ル・ゴルフ・ナショナルで生息地の多様性を促進

毎年開催される全仏オープンと2018年のライダーカップの開催地であり、2022年の世界アマチュアチーム選手権と2024年のパリ・オリンピックゴルフ競技の開催が予定されているフランスのル・ゴルフ・ナショナルでは、持続可能性と自然保護が重要な目標となっている。パリ郊外に位置し、自然、工業、都市が混在するこの139ヘクタールのコースは、既存の大規模な生息地を拡張し、敷地内の3つのコースに加えて多様で質の高い生息地を提供している。1990年初頭に建設されたこのコースは、生物多様性の価値がほとんどない集約農地だった場所を、さまざまな生物種を生息させることができる最高のスポーツ施設に変えた。フランスゴルフ連盟と自然史博物館は共同で、コースの生物多様性調査を実施し、生態系の質の指標を特定している。ル・ゴルフ・ナショナルでの保全活動は、ゴルファーや観客に特別でユニークな場を提供しながら、さまざまな種の保全に役立っている。
影響
ル・ゴルフ・ナショナルの自然史博物館によって設立された生物多様性モニタリング・プログラムでは、調査中に13種の希少種を含む350種以上が確認されている。このコースは、生息地の多様性によって高い生物多様性を支えている。敷地内には、3つの希少生息地を含む、EUNISに分類された10種類の生息地が存在する。さらに、野生生物が移動できるように、コリドーや生息地パッチをコース全体に慎重に配置することで、生息地間のつながりが維持されている。コース内には、両生類のハイバーナキュラ(冬の隠れ家)、空洞に巣を作る鳥のための枯れ木、地衣類の生息地となり、近くのコウモリの生息地となる可能性のあるコース開発中に採取された大きな岩の山など、いくつかの特別な資源もある。
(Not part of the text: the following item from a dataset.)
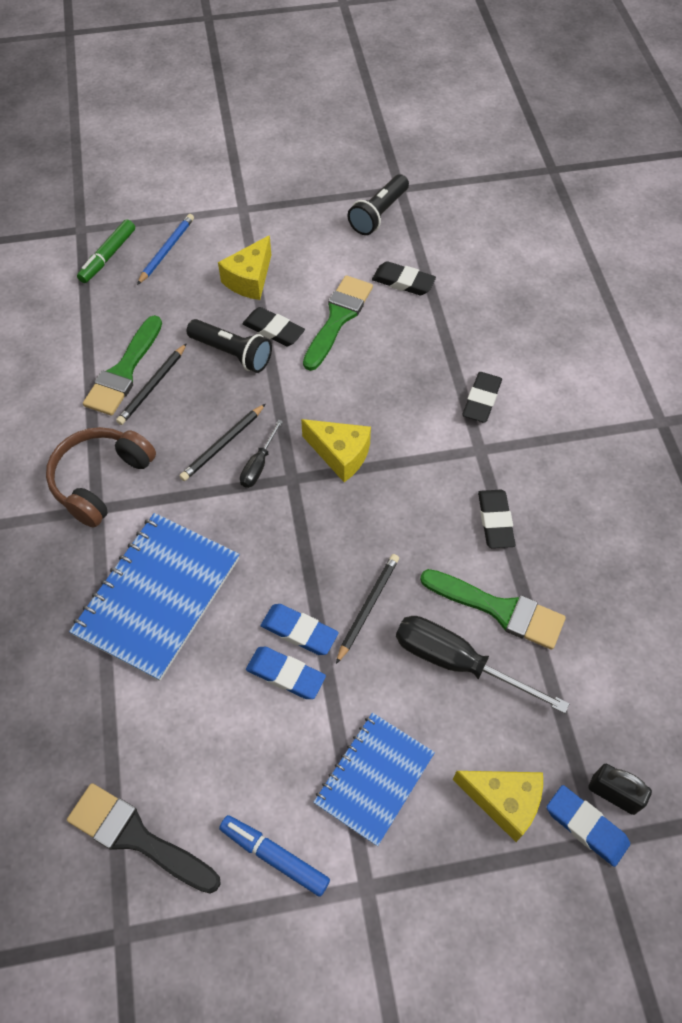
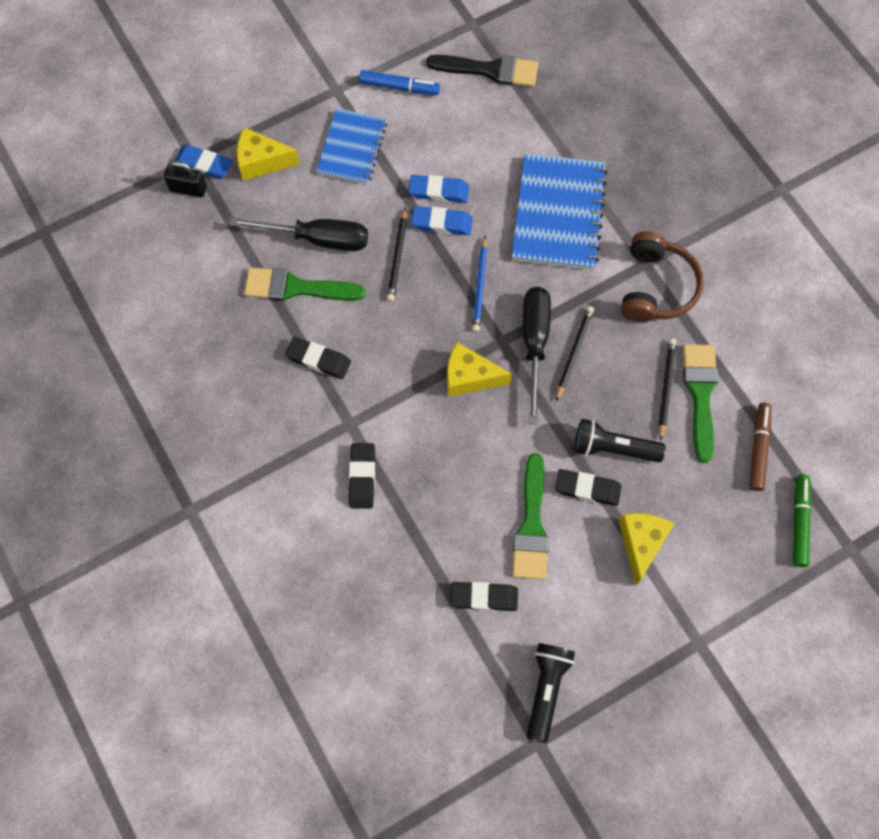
camera: 160 degrees right, 10 degrees up
(103, 315) = (758, 449): none -> brown marker
(166, 250) = (745, 552): blue pencil -> blue pencil (480, 286)
(259, 465) = (534, 344): black screwdriver -> black screwdriver, size x1.89
(495, 521) = (318, 360): black eraser -> black eraser turned 45 degrees counterclockwise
パッティンググリーンには、伝統的なアグロスチスと在来種のポア(Poa)の混合草が使用され、刈り込まれていないラフエリアには、さらに在来種の草が植えられている。化学薬品の投入を減らし、水場や生息地周辺の草刈りされていない緩衝地帯を維持するなどの管理方法は、他の生物多様性への取り組みを支援し、さらに効果を高めている。